* Your objective *
Write out every row below word for word, but leave out the pictures.

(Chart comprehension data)

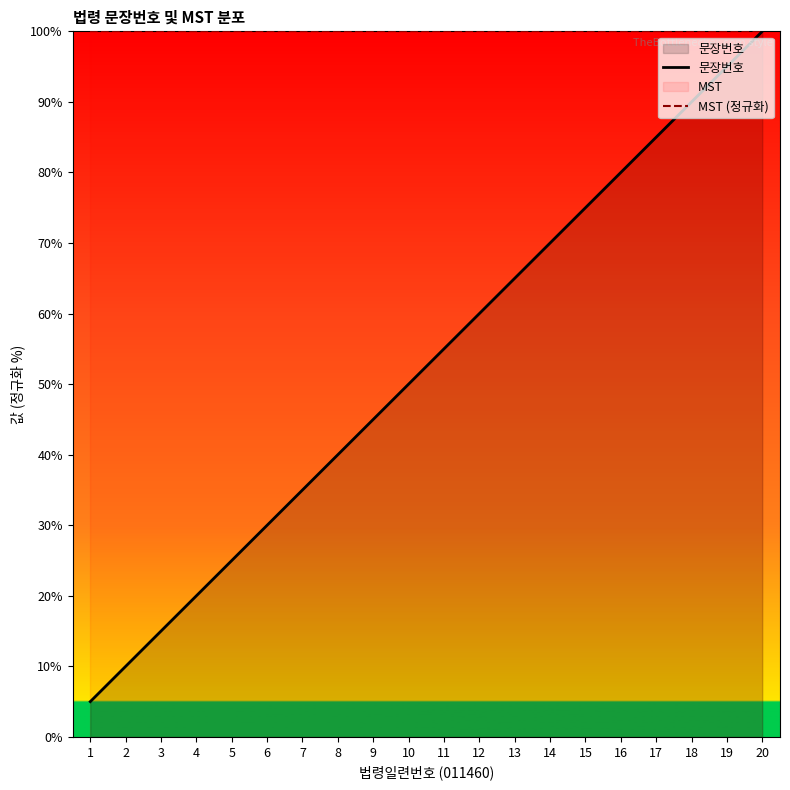

Between 11 and 16, which is larger?

16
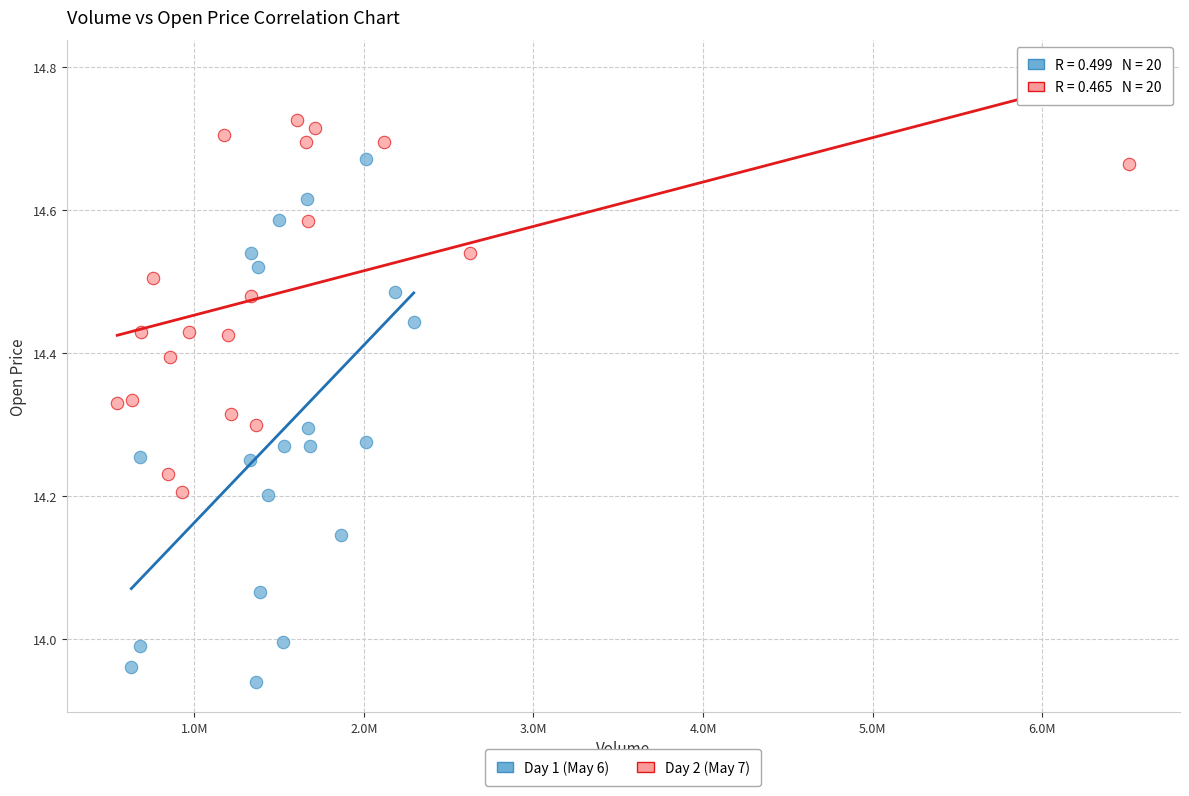

Which series contains the highest Y value?

Day 2 (May 7)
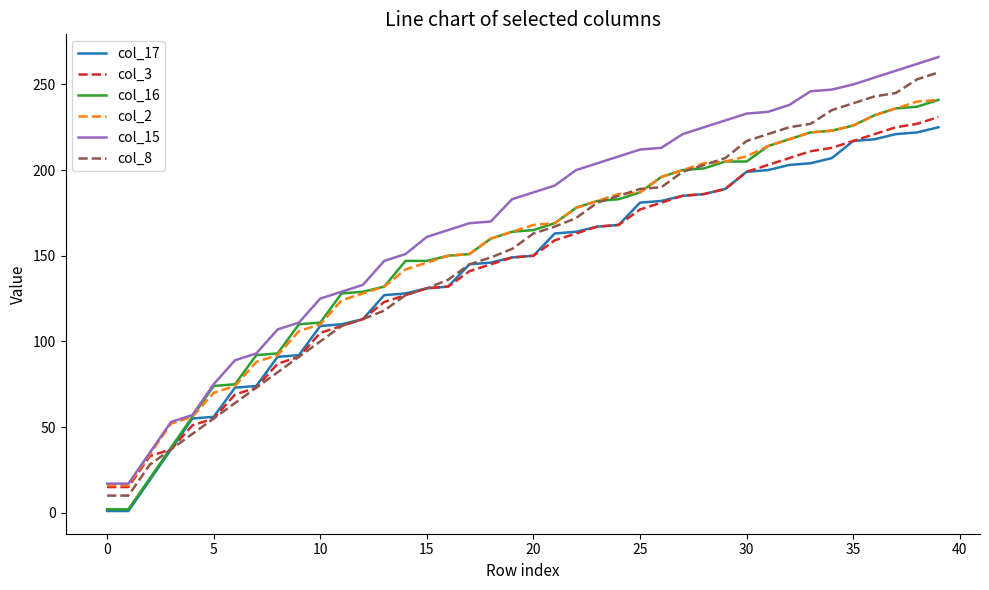

Which series has the widest spread of values?

col_15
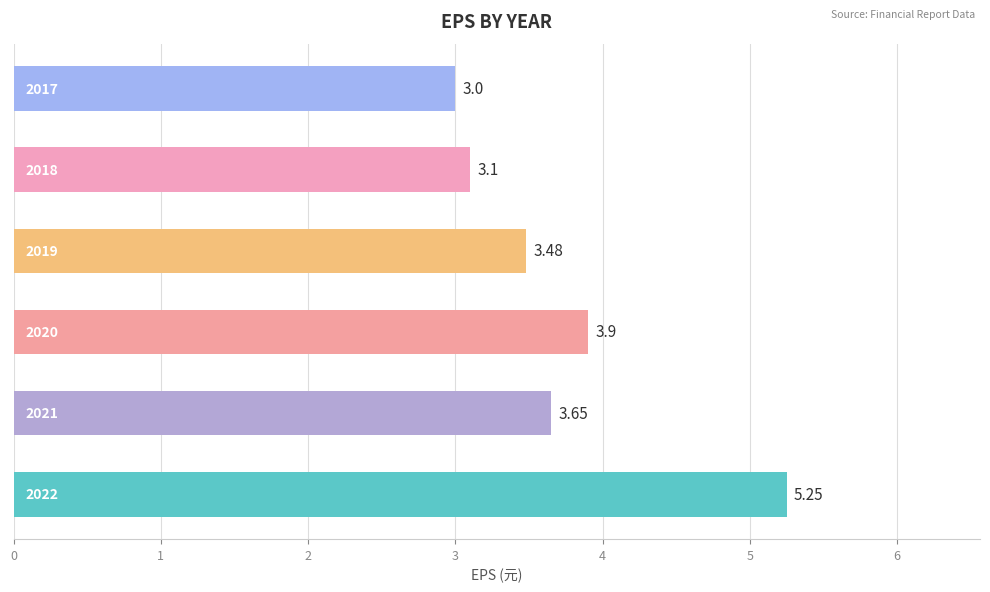

What is the average value?

3.7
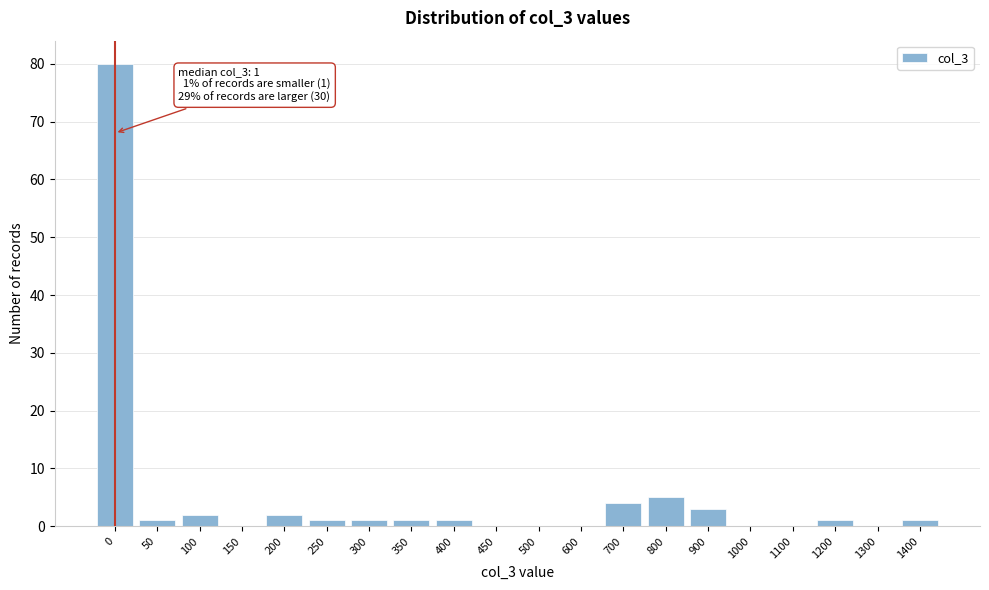

Reading left to right, extract all data points from this chart.

0=80	50=1	100=2	150=0	200=2	250=1	300=1	350=1	400=1	450=0	500=0	600=0	700=4	800=5	900=3	1000=0	1100=0	1200=1	1300=0	1400=1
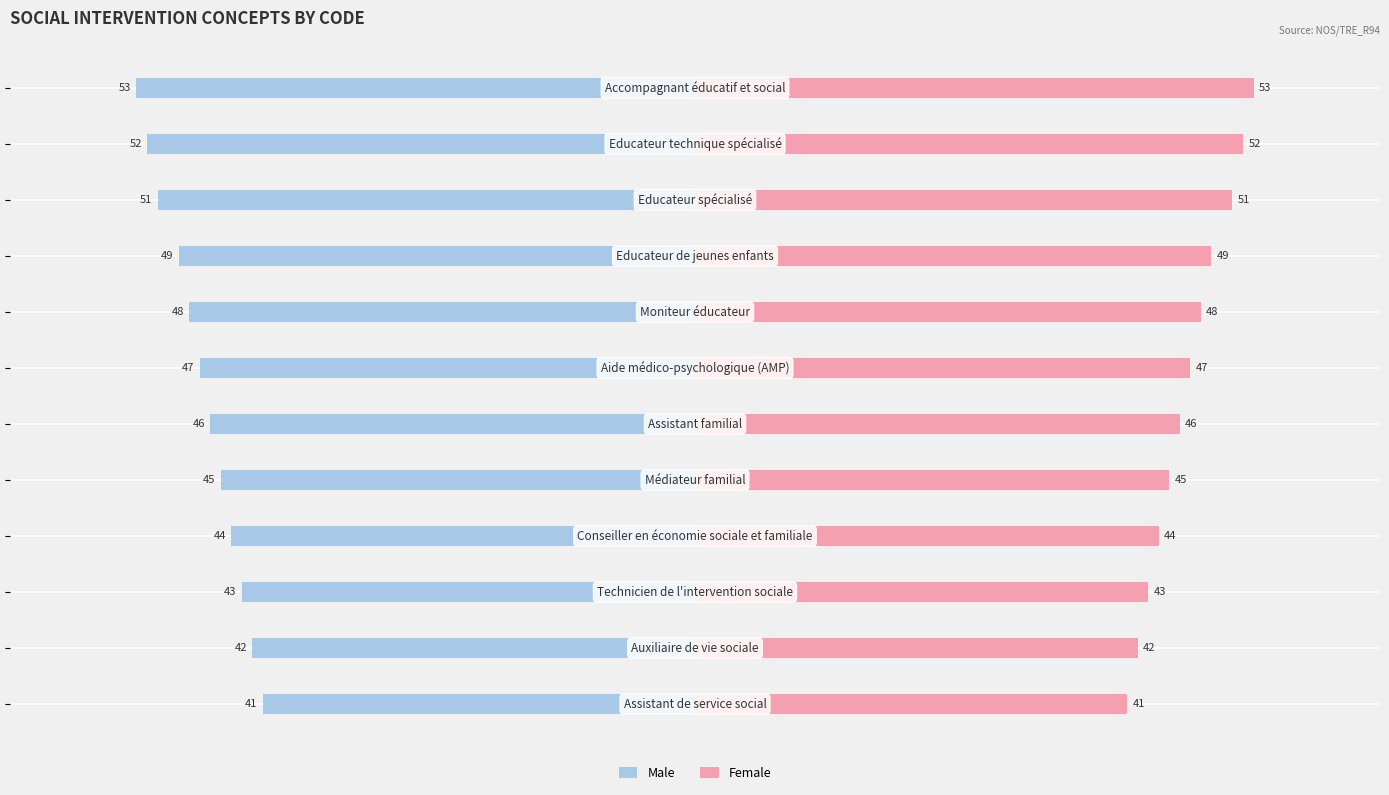

What are all the series names shown in the legend?

Male, Female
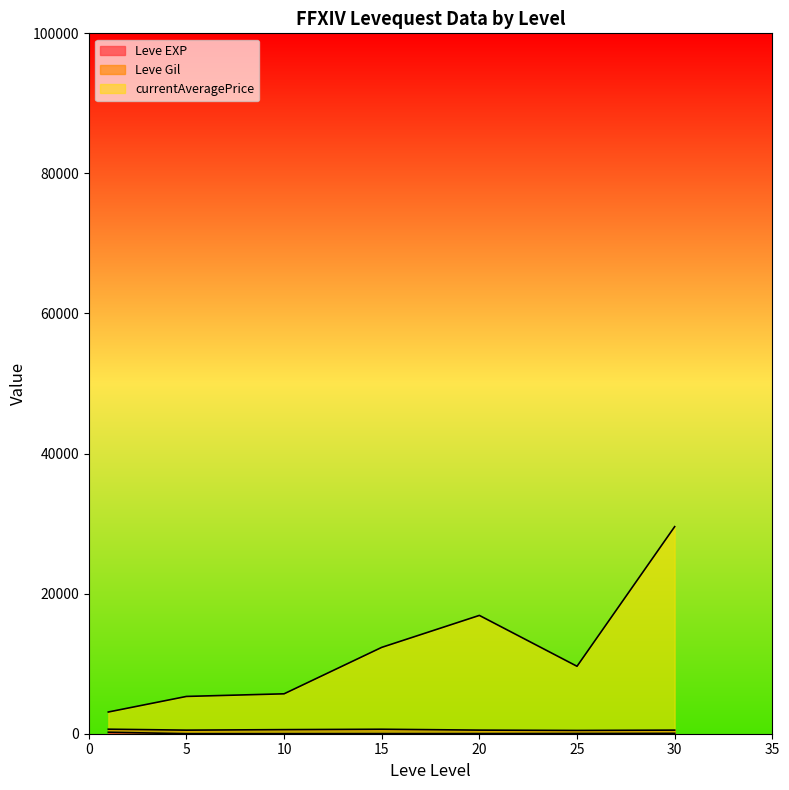

At 30, list the series in order from smallest to largest.

Leve EXP, Leve Gil, currentAveragePrice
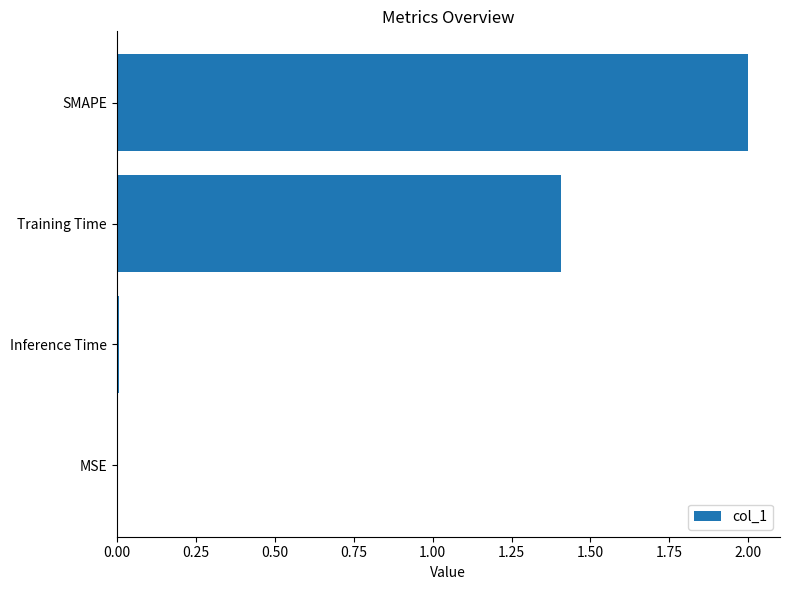

The value at Training Time is 2.0. True or false?

False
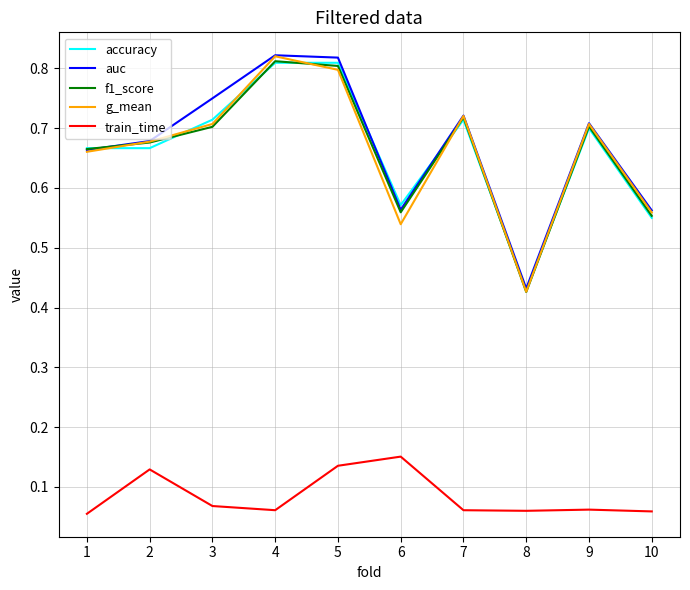

Which category has the lowest value in the accuracy series?

8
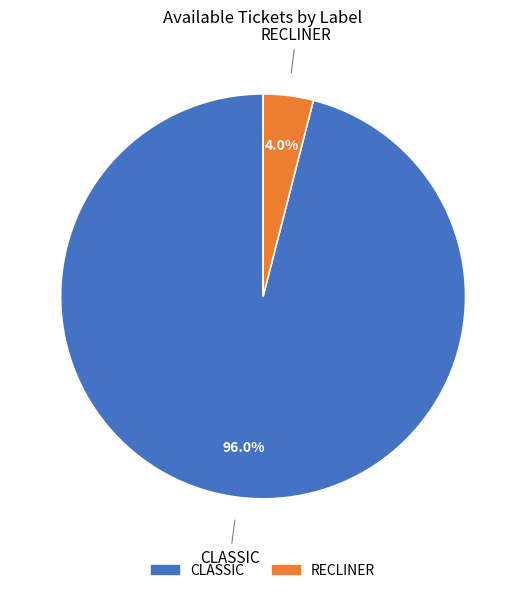

Does any single category account for the majority?

Yes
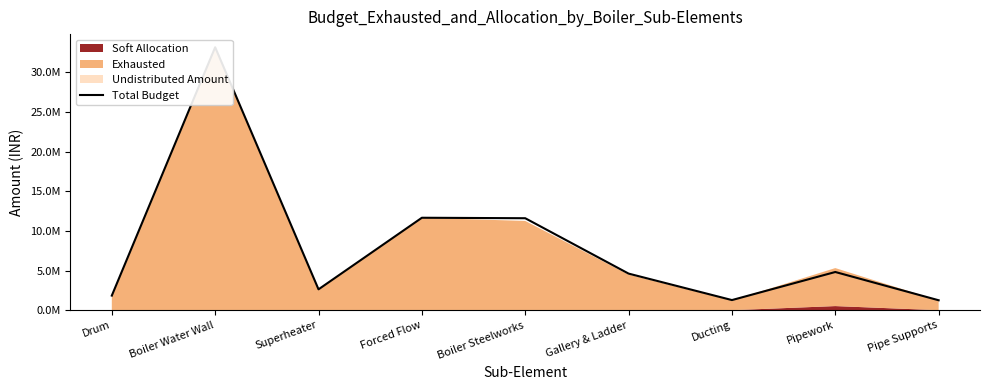

How many points are higher than both their immediate neighbors (excluding endpoints)?

3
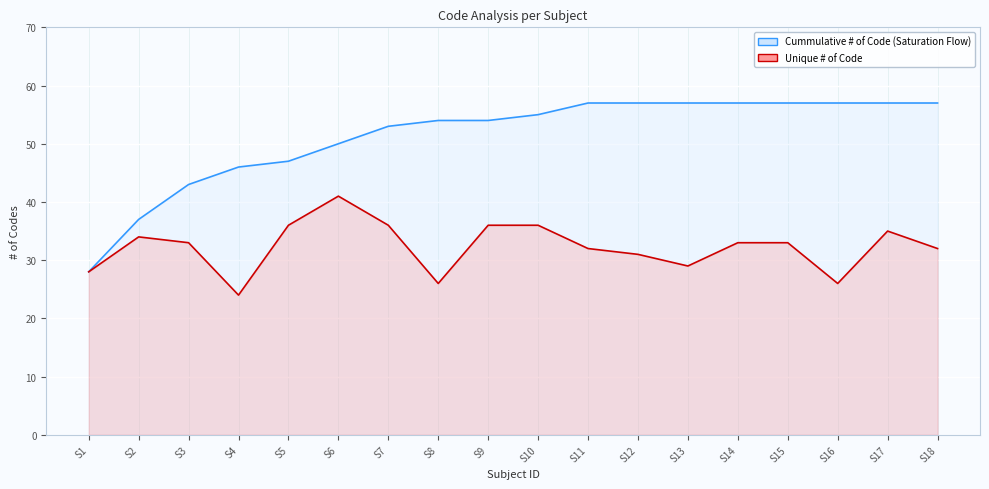

True or false: Unique # of Code line has more than 2 interior local peaks.

True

* Response for this exercise *
Between 11 and 16, which is larger?

16

Which series contains the highest Y value?

Day 2 (May 7)

Which series has the widest spread of values?

col_15

What is the average value?

3.7

Reading left to right, extract all data points from this chart.

0=80	50=1	100=2	150=0	200=2	250=1	300=1	350=1	400=1	450=0	500=0	600=0	700=4	800=5	900=3	1000=0	1100=0	1200=1	1300=0	1400=1

What are all the series names shown in the legend?

Male, Female

At 30, list the series in order from smallest to largest.

Leve EXP, Leve Gil, currentAveragePrice

The value at Training Time is 2.0. True or false?

False

Which category has the lowest value in the accuracy series?

8

Does any single category account for the majority?

Yes

How many points are higher than both their immediate neighbors (excluding endpoints)?

3

True or false: Unique # of Code line has more than 2 interior local peaks.

True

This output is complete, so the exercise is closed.